PALERMO – “La consapevolezza della sopraffazione fisica conseguita dal gruppo e della entità del pregiudizio cagionato alla vittima, l’accanimento dimostrato pur a fronte della tragica condizione della giovane, stremata tanto da perdere ripetutamente i sensi, il compiacimento per l’azione compiuta risaltano con evidenza tale da non esigere esplicazione alcuna né commento e danno compiuta e allarmante contezza della materialità del fatto e della intensità del dolo dell’imputato”. Così il tribunale dei minori di Palermo, nella motivazione della sentenza di condanna a 8 anni e 8 mesi, depositata oggi, descrive il comportamento del ragazzo, allora non ancora 18enne, imputato della violenza sessuale di gruppo subita a luglio scorso, in un cantiere abbandonato del Foro Italico, da una 19enne palermitana.
Il giovane, che ha compiuto 18 anni dopo i fatti, è stato processato separatamente; i coimputati, tutti maggiorenni, sono ancora sotto processo. Gli indagati sono ancora tutti detenuti. “Per completezza, va rilevato che il ragazzo ha espresso un giudizio di grave disvalore nei confronti della vittima – spiega il collegio – (‘per me lei era una poco di buono’), ha dato atto del tenore delle considerazioni, palesemente improprie, da lui svolte in merito al fatto (‘…ho riflettuto e ho capito che queste cose non si fanno a nessuno nemmeno a una prostituta o a una escort’) e ha poi dichiarato un generico pentimento per l’accaduto contestualmente rappresentando il malessere proprio e dei suoi familiari e una esigenza di aiuto riferita unicamente a sé”.
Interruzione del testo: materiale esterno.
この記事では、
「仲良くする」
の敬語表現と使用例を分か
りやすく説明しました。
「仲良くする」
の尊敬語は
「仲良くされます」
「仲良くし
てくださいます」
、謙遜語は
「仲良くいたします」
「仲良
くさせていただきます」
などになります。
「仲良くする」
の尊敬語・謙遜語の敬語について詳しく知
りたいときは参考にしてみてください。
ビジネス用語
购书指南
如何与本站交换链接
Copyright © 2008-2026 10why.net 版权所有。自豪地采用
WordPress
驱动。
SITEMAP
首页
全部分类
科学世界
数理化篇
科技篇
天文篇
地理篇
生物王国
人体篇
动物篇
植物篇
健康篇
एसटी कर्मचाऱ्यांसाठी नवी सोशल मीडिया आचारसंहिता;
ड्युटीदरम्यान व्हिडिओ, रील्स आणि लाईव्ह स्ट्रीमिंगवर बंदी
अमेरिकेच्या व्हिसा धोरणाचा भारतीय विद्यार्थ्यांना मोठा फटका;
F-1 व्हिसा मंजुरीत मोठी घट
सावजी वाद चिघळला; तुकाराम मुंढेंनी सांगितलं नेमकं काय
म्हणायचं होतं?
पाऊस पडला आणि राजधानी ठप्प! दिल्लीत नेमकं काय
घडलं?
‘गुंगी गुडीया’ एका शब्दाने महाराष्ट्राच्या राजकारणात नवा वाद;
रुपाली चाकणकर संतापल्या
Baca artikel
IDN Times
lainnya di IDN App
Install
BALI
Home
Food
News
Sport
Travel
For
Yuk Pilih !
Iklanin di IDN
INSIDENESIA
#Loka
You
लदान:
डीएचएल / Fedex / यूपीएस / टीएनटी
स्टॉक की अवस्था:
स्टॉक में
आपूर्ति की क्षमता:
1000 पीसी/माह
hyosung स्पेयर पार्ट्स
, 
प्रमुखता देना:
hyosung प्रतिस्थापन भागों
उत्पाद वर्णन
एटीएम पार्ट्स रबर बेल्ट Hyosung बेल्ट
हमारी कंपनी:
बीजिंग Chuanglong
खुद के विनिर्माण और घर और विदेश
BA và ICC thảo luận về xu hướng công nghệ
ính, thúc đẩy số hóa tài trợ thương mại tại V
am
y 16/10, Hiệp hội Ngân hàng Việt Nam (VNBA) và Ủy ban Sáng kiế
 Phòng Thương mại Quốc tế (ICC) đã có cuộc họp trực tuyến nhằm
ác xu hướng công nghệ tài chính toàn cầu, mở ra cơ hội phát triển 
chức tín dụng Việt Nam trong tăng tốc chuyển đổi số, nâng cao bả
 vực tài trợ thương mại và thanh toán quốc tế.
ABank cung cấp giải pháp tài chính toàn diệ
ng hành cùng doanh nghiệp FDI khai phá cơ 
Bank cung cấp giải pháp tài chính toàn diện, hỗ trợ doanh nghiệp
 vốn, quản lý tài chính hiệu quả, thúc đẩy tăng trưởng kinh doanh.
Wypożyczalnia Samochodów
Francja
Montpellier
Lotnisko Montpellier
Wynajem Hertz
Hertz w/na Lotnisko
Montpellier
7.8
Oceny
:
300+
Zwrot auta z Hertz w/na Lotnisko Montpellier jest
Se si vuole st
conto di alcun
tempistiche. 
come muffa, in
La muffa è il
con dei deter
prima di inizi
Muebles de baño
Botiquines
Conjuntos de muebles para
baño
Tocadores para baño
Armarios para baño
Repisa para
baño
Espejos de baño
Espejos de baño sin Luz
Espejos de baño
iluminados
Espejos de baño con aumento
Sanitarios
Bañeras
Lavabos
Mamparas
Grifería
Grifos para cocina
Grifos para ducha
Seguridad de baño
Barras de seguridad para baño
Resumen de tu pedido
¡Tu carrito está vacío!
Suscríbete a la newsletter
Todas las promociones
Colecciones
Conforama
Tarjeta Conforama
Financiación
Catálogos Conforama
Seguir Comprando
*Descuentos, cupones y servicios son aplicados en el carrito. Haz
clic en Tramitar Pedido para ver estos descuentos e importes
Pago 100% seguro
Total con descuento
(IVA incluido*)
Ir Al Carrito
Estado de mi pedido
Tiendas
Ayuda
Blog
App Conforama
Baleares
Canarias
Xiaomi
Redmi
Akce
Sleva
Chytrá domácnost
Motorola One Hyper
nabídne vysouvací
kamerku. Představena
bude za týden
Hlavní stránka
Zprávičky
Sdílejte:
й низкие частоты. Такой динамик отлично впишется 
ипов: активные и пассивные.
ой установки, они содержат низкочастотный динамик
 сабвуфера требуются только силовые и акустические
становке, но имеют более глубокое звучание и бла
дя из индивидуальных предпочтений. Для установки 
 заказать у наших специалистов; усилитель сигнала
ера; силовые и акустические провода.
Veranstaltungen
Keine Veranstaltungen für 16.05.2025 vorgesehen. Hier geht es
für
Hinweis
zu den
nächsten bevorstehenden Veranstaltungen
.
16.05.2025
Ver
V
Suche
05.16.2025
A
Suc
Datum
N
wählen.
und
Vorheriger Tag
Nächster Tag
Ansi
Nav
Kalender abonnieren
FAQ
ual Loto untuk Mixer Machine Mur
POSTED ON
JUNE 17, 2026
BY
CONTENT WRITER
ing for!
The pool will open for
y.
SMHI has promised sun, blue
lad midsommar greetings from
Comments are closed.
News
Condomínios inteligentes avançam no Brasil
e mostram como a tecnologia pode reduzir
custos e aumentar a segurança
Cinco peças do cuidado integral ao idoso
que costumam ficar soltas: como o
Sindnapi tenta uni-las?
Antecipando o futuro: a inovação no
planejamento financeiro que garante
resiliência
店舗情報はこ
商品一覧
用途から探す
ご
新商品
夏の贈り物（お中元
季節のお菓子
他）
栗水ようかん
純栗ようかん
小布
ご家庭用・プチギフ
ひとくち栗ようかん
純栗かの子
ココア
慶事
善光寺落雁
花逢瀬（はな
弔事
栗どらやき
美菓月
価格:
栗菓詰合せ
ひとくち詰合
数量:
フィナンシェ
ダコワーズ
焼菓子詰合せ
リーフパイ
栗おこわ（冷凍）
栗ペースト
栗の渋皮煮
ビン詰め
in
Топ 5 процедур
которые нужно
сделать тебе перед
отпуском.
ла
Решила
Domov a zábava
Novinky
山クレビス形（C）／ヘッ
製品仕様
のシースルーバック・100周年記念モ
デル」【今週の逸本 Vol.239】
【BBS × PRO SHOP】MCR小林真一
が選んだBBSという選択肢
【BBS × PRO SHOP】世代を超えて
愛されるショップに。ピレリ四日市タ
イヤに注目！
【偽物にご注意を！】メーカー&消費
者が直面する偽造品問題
Il giovane, secondo i magistrati – ha tentato di sminuire il proprio ruolo e, “dichiarandosi impegnato in un percorso di riflessione e di maturazione, ha rappresentato di essere ‘molto pentito’ e di aver iniziato a considerare anche la posizione della vittima”, frasi a cui il tribunale, però, non ha creduto. L’imputato viene definito come “concentrato su sé e sulle sue difficoltà a stare nel processo penale” e “indifferente rispetto al dramma della vittima”. “I processi di rispecchiamento ed empatia sono risultati ‘limitati ai propri affetti'”, dice la sentenza. Piena, infine, secondo il collegio, l’attendibilità della vittima.